- Task statement -
I'd like every entry returned exactly as it is, with the images left out.

- Source data -
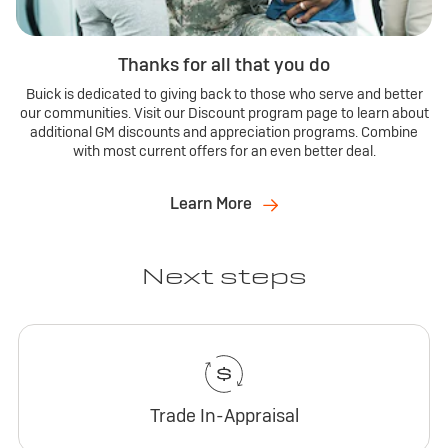
Thanks for all that you do
Buick is dedicated to giving back to those who serve and better
our communities. Visit our Discount program page to learn about
additional GM discounts and appreciation programs. Combine
with most current offers for an even better deal.
Learn More
Next steps
Trade In-Appraisal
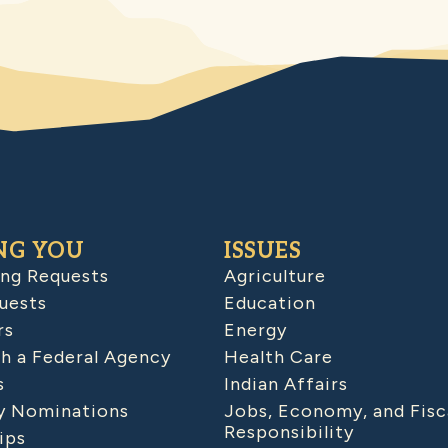
NG YOU
ISSUES
ing Requests
Agriculture
uests
Education
rs
Energy
h a Federal Agency
Health Care
s
Indian Affairs
 Nominations
Jobs, Economy, and Fisc
Responsibility
ips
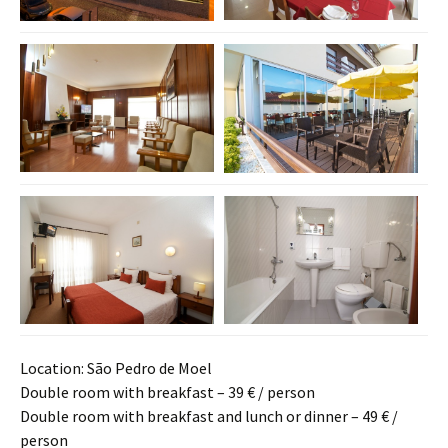
Location: São Pedro de Moel
Double room with breakfast – 39 € / person
Double room with breakfast and lunch or dinner – 49 € /
person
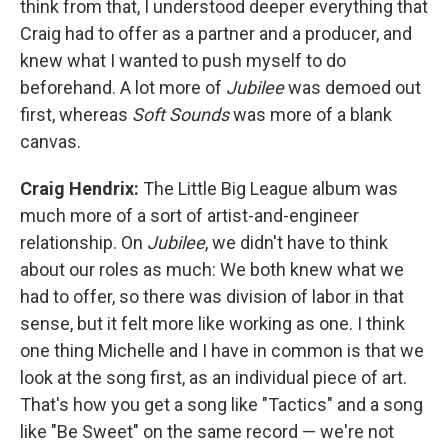
think from that, I understood deeper everything that
Craig had to offer as a partner and a producer, and
knew what I wanted to push myself to do
beforehand. A lot more of
Jubilee
was demoed out
first, whereas
Soft Sounds
was more of a blank
canvas.
Craig Hendrix:
The Little Big League album was
much more of a sort of artist-and-engineer
relationship. On
Jubilee
, we didn't have to think
about our roles as much: We both knew what we
had to offer, so there was division of labor in that
sense, but it felt more like working as one. I think
one thing Michelle and I have in common is that we
look at the song first, as an individual piece of art.
That's how you get a song like "Tactics" and a song
like "Be Sweet" on the same record — we're not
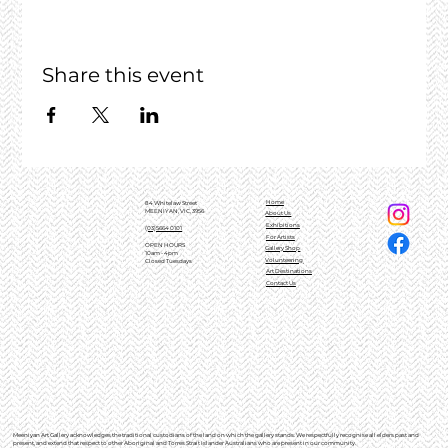
Share this event
Home
84 Whitelaw Street
MEENIYAN, VIC, 3956
About Us
Exhibitions
(03)5664 0101
For Artists
OPEN HOURS
Gallery Shop
10am - 4pm
Volunteering
Closed Tuesdays
Art Destinations
Contact Us
Meeniyan Art Gallery acknowledges the traditional custodians of the land on which the gallery stands. We respectfully recognise all elders past and
present, and extend that respect to other Aboriginal and Torres Strait Islander Australians who are present in our community.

- Response to this task -
Thanks for all that you do
Buick is dedicated to giving back to those who serve and better
our communities. Visit our Discount program page to learn about
additional GM discounts and appreciation programs. Combine
with most current offers for an even better deal.
Learn More
Next steps
Trade In-Appraisal
NG YOU
ISSUES
ing Requests
Agriculture
uests
Education
rs
Energy
h a Federal Agency
Health Care
s
Indian Affairs
 Nominations
Jobs, Economy, and Fisc
Responsibility
ips
Location: São Pedro de Moel
Double room with breakfast – 39 € / person
Double room with breakfast and lunch or dinner – 49 € /
person
think from that, I understood deeper everything that
Craig had to offer as a partner and a producer, and
knew what I wanted to push myself to do
beforehand. A lot more of
Jubilee
was demoed out
first, whereas
Soft Sounds
was more of a blank
canvas.
Craig Hendrix:
The Little Big League album was
much more of a sort of artist-and-engineer
relationship. On
Jubilee
, we didn't have to think
about our roles as much: We both knew what we
had to offer, so there was division of labor in that
sense, but it felt more like working as one. I think
one thing Michelle and I have in common is that we
look at the song first, as an individual piece of art.
That's how you get a song like "Tactics" and a song
like "Be Sweet" on the same record — we're not
Share this event
Home
84 Whitelaw Street
MEENIYAN, VIC, 3956
About Us
Exhibitions
(03)5664 0101
For Artists
OPEN HOURS
Gallery Shop
10am - 4pm
Volunteering
Closed Tuesdays
Art Destinations
Contact Us
Meeniyan Art Gallery acknowledges the traditional custodians of the land on which the gallery stands. We respectfully recognise all elders past and
present, and extend that respect to other Aboriginal and Torres Strait Islander Australians who are present in our community.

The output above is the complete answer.